TASK PROMPT. Locate each line in the data below that contains the string "series", and copy those lines. Case counts.

Dataset entries
---*---
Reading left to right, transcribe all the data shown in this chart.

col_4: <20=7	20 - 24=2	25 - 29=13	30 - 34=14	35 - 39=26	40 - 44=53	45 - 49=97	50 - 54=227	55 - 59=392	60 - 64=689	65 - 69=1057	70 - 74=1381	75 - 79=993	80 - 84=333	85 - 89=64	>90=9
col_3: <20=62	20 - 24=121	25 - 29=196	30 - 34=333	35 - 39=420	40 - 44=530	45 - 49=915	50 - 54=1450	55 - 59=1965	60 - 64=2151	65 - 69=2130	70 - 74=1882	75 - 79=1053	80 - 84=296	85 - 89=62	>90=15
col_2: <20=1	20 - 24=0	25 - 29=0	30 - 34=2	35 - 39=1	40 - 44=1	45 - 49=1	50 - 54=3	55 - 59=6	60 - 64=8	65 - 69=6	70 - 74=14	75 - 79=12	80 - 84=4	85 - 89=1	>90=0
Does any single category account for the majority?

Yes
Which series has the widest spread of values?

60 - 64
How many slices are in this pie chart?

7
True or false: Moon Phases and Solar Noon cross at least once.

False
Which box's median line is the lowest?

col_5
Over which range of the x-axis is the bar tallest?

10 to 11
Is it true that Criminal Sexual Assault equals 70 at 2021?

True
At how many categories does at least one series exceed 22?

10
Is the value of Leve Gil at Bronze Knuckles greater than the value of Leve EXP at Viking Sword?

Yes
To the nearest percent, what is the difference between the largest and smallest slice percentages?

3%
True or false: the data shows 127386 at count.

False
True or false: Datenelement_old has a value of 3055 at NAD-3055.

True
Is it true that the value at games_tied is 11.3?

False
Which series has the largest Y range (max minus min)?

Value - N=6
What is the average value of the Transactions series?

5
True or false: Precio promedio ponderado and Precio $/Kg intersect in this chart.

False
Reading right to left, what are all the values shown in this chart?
---*---
RESPONSE TO THE EXERCISE.
Which series has the widest spread of values?
At how many categories does at least one series exceed 22?
Which series has the largest Y range (max minus min)?
What is the average value of the Transactions series?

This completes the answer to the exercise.